Characterization of the COVID-19 pandemic and the impact of uncertainties, mitigation strategies, and underreporting of cases in South Korea, Italy, and Brazil.

By April 7th, 2020, the Coronavirus disease 2019 (COVID-19) has infected one and a half million people worldwide, accounting for over 80 thousand of deaths in 209 countries and territories around the world. The new and fast dynamics of the pandemic are challenging the health systems of different countries. In the absence of vaccines or effective treatments, mitigation policies, such as social isolation and lock-down of cities, have been adopted, but the results vary among different countries. Some countries were able to control the disease at the moment, as is the case of South Korea. Others, like Italy, are now experiencing the peak of the pandemic. Finally, countries with emerging economies and social issues, like Brazil, are in the initial phase of the pandemic. In this work, we use mathematical models with time-dependent coefficients, techniques of inverse and forward uncertainty quantification, and sensitivity analysis to characterize essential aspects of the COVID-19 in the three countries mentioned above. The model parameters estimated for South Korea revealed effective social distancing and isolation policies, border control, and a high number in the percentage of reported cases. In contrast, underreporting of cases was estimated to be very high in Brazil and Italy. In addition, the model estimated a poor isolation policy at the moment in Brazil, with a reduction of contact around 40%, whereas Italy and South Korea estimated numbers for contact reduction are at 75% and 90%, respectively. This characterization of the COVID-19, in these different countries under different scenarios and phases of the pandemic, supports the importance of mitigation policies, such as social distancing. In addition, it raises serious concerns for socially and economically fragile countries, where underreporting poses additional challenges to the management of the COVID-19 pandemic by significantly increasing the uncertainties regarding its dynamics.

A personalized computational model of edema formation in myocarditis based on long-axis biventricular MRI images.

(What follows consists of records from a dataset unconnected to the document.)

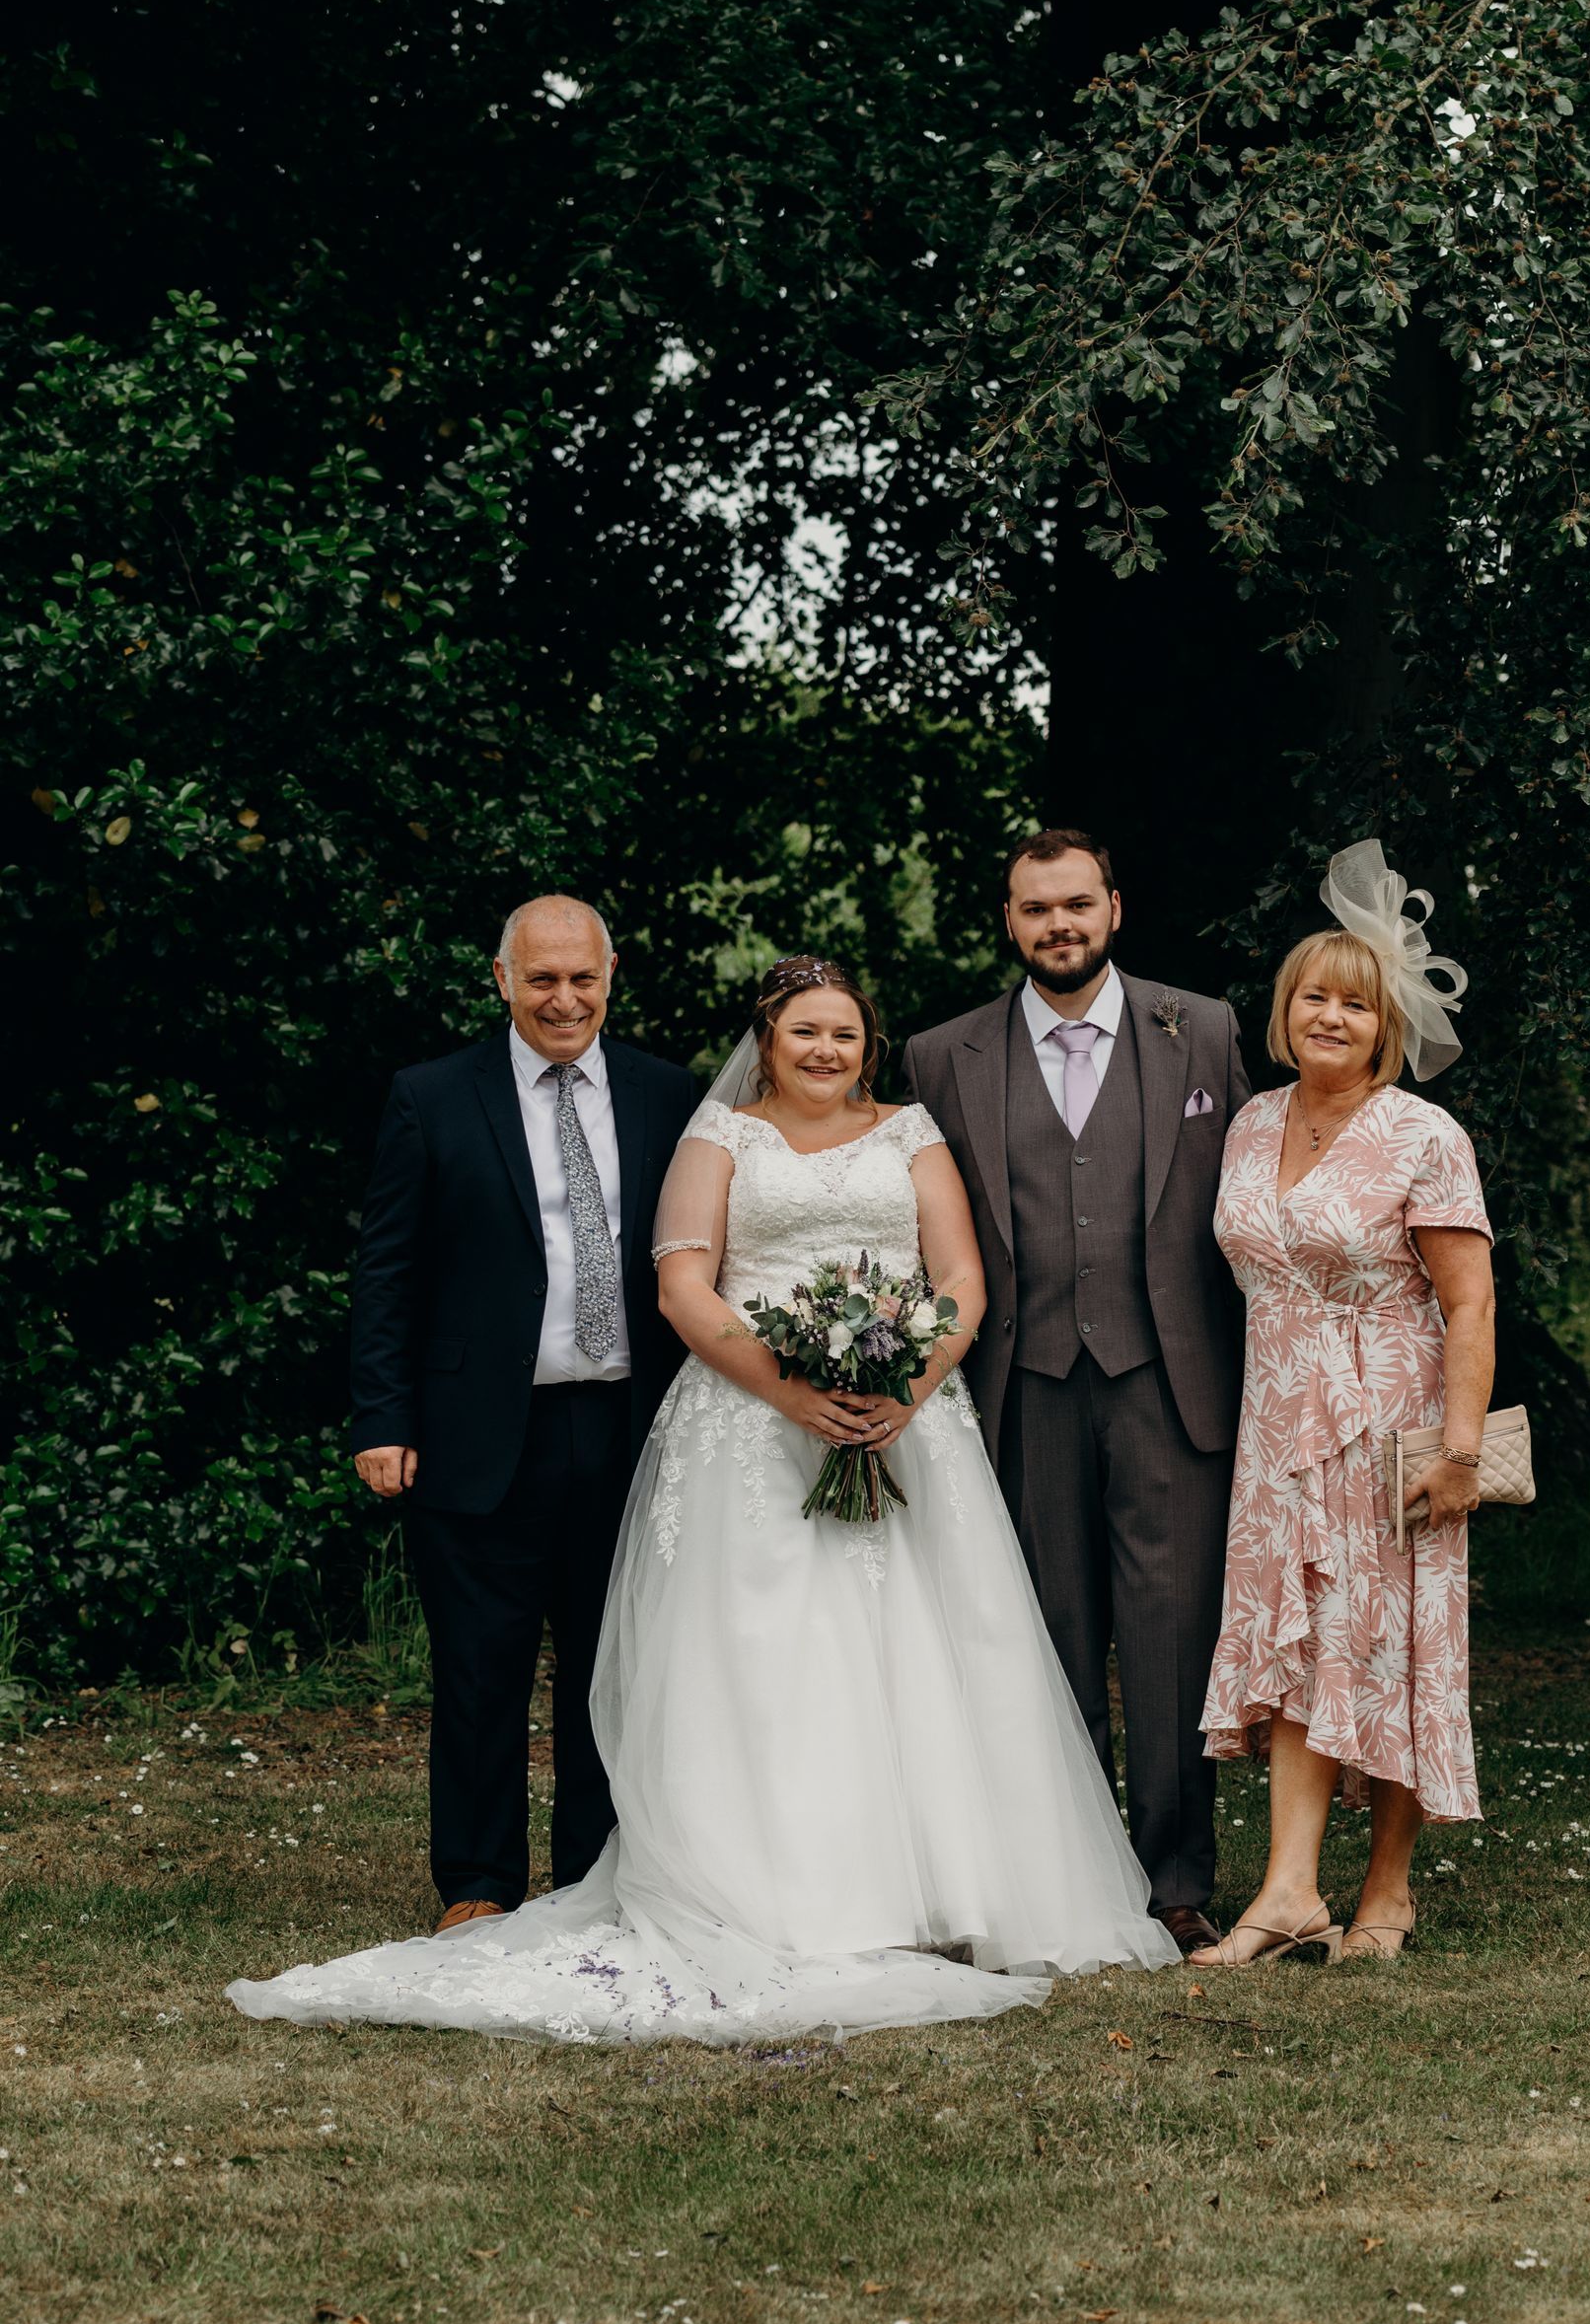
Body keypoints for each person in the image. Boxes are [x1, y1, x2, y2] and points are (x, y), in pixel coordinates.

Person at [229, 957, 1174, 2044]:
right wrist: (794, 1392)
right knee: (762, 1652)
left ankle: (940, 1891)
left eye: (845, 1034)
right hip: (748, 1429)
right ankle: (756, 1889)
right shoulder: (718, 1133)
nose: (825, 1050)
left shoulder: (912, 1134)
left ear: (870, 1046)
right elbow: (683, 1286)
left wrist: (903, 1392)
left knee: (922, 1648)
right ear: (767, 1039)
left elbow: (959, 1278)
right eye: (805, 1031)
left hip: (904, 1426)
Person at [903, 830, 1249, 1955]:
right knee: (1044, 1640)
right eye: (1036, 908)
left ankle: (1176, 1881)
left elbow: (1255, 1197)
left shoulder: (1202, 1029)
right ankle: (1066, 1881)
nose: (1059, 925)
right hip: (1021, 1384)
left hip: (1169, 1383)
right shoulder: (942, 1057)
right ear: (1010, 921)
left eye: (1077, 904)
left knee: (1171, 1638)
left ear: (1114, 908)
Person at [344, 894, 697, 1931]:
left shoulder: (666, 1093)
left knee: (611, 1665)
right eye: (541, 978)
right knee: (478, 1669)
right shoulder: (431, 1096)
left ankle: (593, 1877)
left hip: (629, 1426)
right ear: (503, 980)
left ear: (611, 975)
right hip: (478, 1429)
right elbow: (388, 1272)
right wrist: (381, 1417)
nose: (564, 998)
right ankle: (479, 1880)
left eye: (582, 977)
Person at [1193, 838, 1495, 1968]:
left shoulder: (1424, 1135)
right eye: (1313, 997)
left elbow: (1470, 1303)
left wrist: (1458, 1452)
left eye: (1355, 1005)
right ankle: (1287, 1895)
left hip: (1388, 1423)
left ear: (1387, 1026)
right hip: (1277, 1428)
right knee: (1300, 1643)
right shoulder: (1250, 1122)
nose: (1331, 1017)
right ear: (1285, 1011)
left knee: (1386, 1645)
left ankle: (1388, 1892)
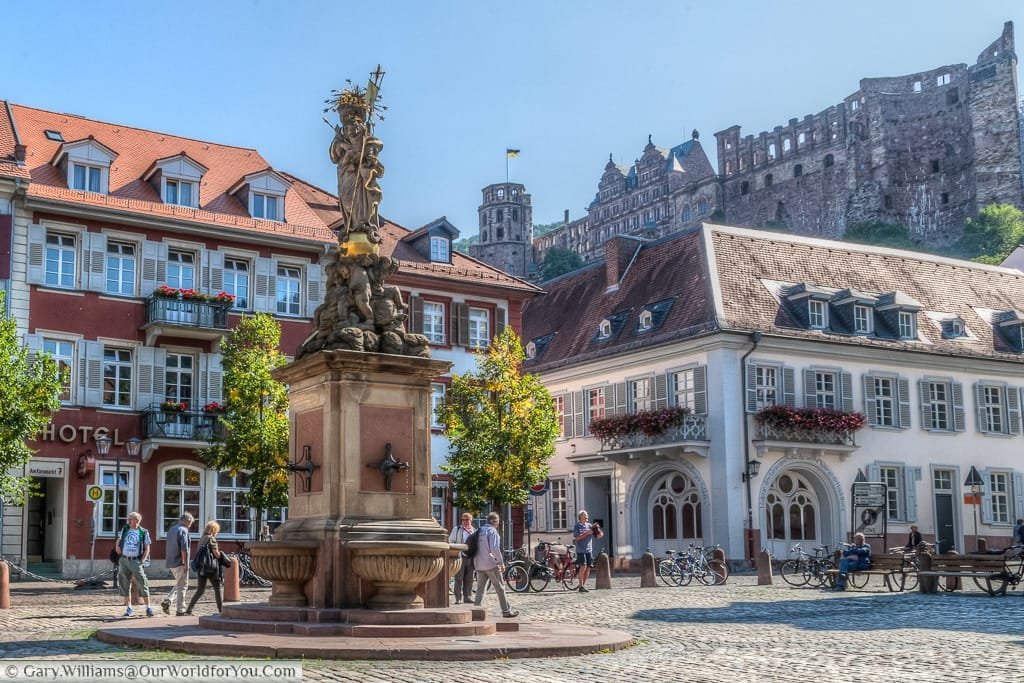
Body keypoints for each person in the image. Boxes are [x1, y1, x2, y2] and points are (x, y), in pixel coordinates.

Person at [472, 512, 518, 618]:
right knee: (500, 588)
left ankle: (476, 611)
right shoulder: (492, 531)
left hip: (478, 564)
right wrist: (500, 562)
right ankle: (506, 611)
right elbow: (495, 549)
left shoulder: (479, 530)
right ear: (496, 522)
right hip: (490, 564)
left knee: (480, 589)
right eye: (498, 522)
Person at [115, 511, 154, 617]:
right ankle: (129, 608)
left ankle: (148, 608)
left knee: (142, 582)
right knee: (124, 583)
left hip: (136, 560)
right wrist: (117, 547)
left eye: (130, 519)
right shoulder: (125, 529)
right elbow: (118, 541)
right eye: (128, 518)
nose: (128, 520)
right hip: (124, 560)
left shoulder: (143, 532)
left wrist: (142, 560)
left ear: (136, 520)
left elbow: (147, 548)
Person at [185, 520, 225, 615]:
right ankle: (221, 610)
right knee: (217, 588)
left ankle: (189, 608)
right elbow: (216, 554)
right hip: (211, 567)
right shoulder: (212, 539)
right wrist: (222, 555)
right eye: (217, 531)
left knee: (200, 590)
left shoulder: (202, 538)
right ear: (214, 530)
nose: (217, 533)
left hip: (202, 567)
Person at [161, 512, 194, 616]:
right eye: (190, 523)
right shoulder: (183, 530)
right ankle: (180, 610)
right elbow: (184, 549)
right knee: (183, 586)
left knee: (179, 583)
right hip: (180, 562)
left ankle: (168, 600)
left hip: (171, 562)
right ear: (187, 521)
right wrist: (185, 563)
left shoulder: (172, 529)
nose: (190, 526)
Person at [448, 512, 476, 604]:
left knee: (469, 579)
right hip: (460, 557)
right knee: (458, 579)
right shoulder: (457, 529)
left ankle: (467, 597)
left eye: (467, 519)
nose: (465, 521)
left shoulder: (474, 531)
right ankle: (458, 598)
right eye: (463, 519)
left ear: (471, 520)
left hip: (471, 557)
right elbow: (450, 541)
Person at [572, 510, 598, 593]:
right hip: (581, 550)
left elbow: (598, 535)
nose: (587, 516)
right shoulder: (577, 526)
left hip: (589, 550)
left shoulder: (590, 525)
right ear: (581, 516)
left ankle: (583, 585)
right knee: (583, 566)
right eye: (585, 515)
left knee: (588, 567)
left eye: (587, 514)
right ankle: (581, 586)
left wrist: (597, 530)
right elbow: (576, 538)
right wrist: (586, 533)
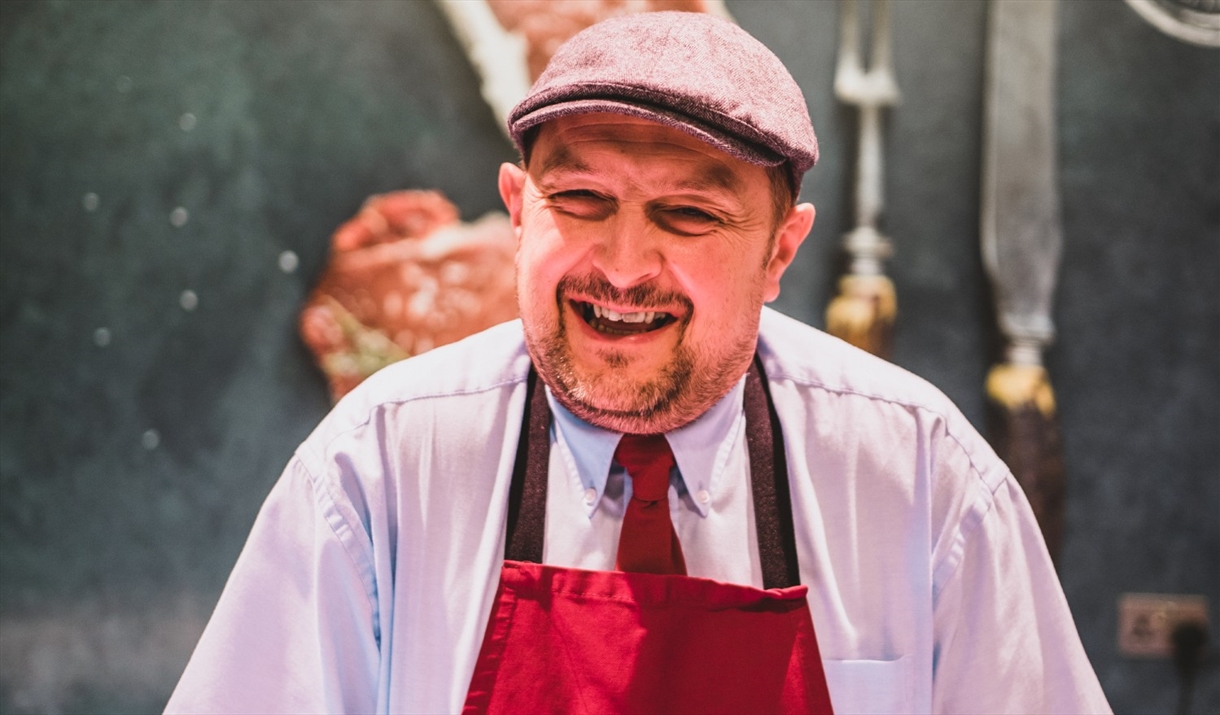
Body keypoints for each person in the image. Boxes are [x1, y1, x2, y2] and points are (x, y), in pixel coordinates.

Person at [167, 11, 1111, 714]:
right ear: (519, 206)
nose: (622, 267)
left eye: (688, 214)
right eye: (579, 198)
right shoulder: (379, 464)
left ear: (781, 251)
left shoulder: (919, 476)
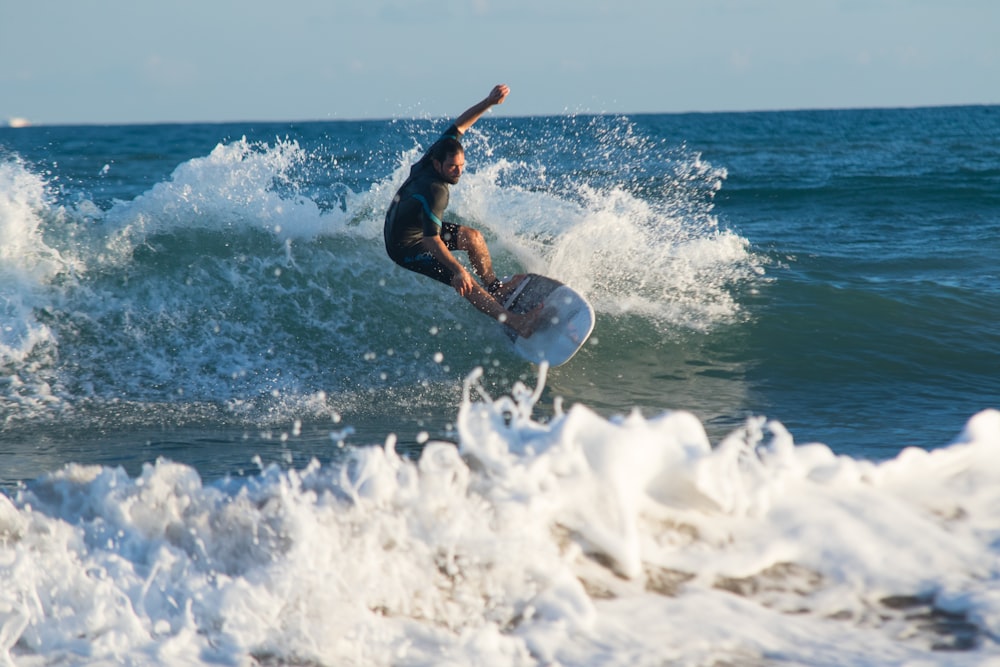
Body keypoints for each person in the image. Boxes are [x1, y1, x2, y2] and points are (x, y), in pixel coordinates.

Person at [384, 84, 538, 338]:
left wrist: (488, 102)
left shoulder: (439, 151)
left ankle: (496, 288)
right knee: (464, 279)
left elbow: (460, 126)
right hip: (405, 246)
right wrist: (457, 270)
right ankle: (516, 323)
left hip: (412, 225)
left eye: (462, 166)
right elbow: (430, 240)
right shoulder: (435, 190)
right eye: (453, 167)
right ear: (438, 164)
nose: (459, 172)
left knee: (473, 237)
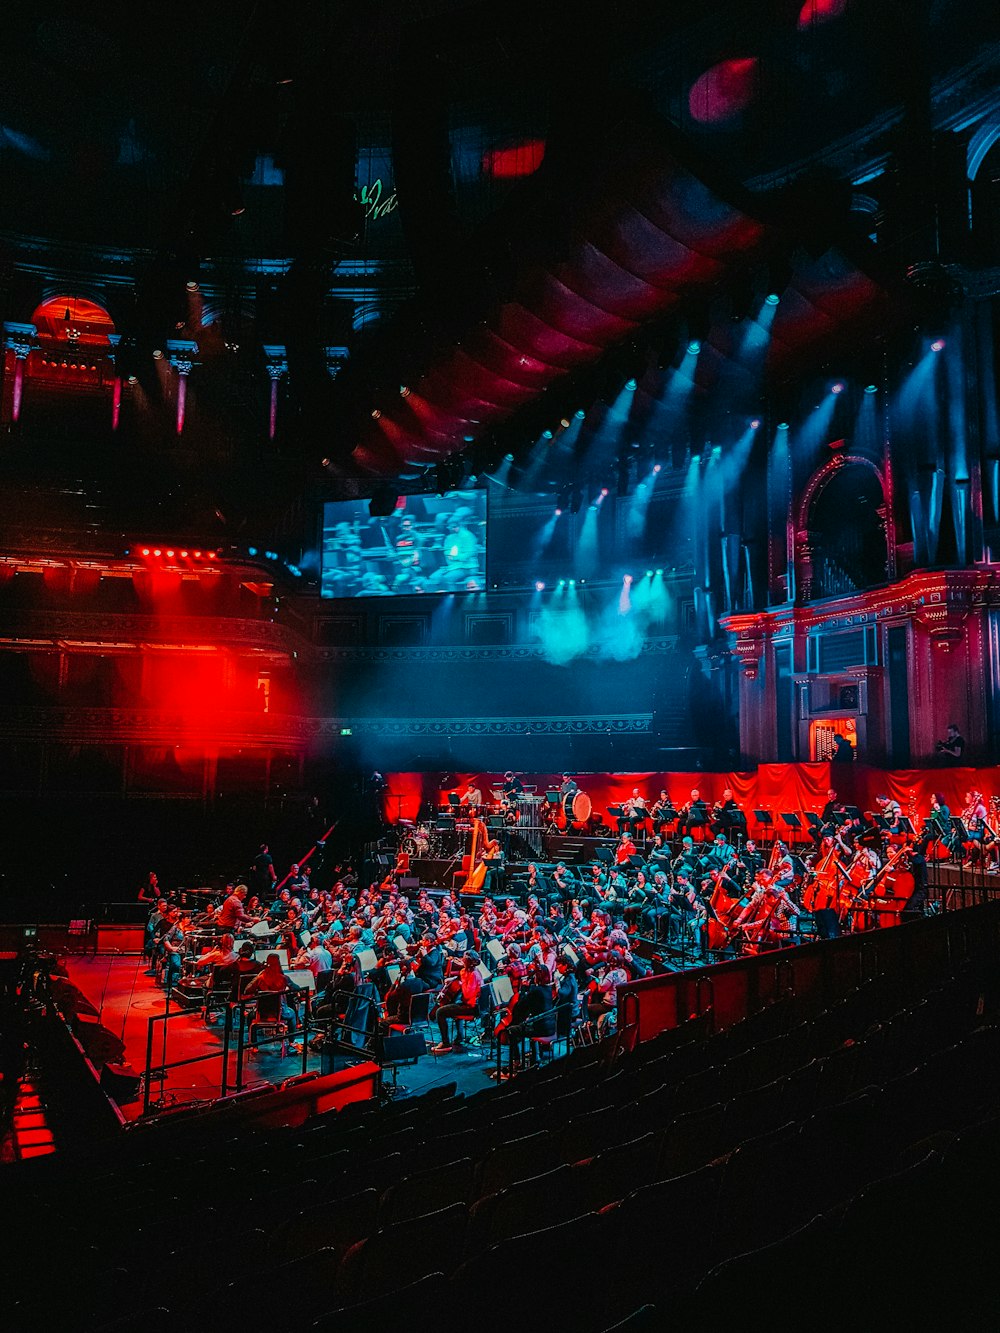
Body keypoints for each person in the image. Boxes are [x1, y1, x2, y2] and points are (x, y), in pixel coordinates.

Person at [244, 954, 302, 1052]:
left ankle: (254, 1045)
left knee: (250, 1016)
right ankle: (291, 1042)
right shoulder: (283, 978)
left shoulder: (261, 978)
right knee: (292, 1013)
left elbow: (246, 990)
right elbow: (297, 988)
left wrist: (258, 976)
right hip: (280, 1013)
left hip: (261, 1013)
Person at [431, 952, 483, 1052]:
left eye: (463, 959)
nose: (461, 960)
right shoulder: (472, 971)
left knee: (440, 1012)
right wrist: (454, 978)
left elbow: (468, 994)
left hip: (473, 1007)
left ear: (468, 962)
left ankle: (445, 1043)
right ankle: (460, 1037)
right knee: (455, 1004)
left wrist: (461, 981)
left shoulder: (473, 974)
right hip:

BACKGROUND: Myocarditis is defined as the inflammation of the myocardium, i.e. the cardiac muscle. Among the reasons that lead to this disease, we may include infections caused by a virus, bacteria, protozoa, fungus, and others. One of the signs of the inflammation is the formation of edema, which may be a consequence of the interaction between interstitial fluid dynamics and immune response. This complex physiological process was mathematically modeled using a nonlinear system of partial differential equations (PDE) based on porous media approach. By combing a model based on Biot's poroelasticity theory with a model for the immune response we developed a new hydro-mechanical model for inflammatory edema. To verify this new computational model, T2 parametric mapping obtained by Magnetic Resonance (MR) imaging was used to identify the region of edema in a patient diagnosed with unspecific myocarditis. RESULTS: A patient-specific geometrical model was created using MRI images from the patient with myocarditis. With this model, edema formation was simulated using the proposed hydro-mechanical mathematical model in a two-dimensional domain. The computer simulations allowed us to correlate spatiotemporal dynamics of representative cells of the immune systems, such as leucocytes and the pathogen, with fluid accumulation and cardiac tissue deformation. CONCLUSIONS: This study demonstrates that the proposed mathematical model is a very promising tool to better understand edema formation in myocarditis. Simulations obtained from a patient-specific model reproduced important aspects related to the formation of cardiac edema, its area, position, and shape, and how these features are related to immune response.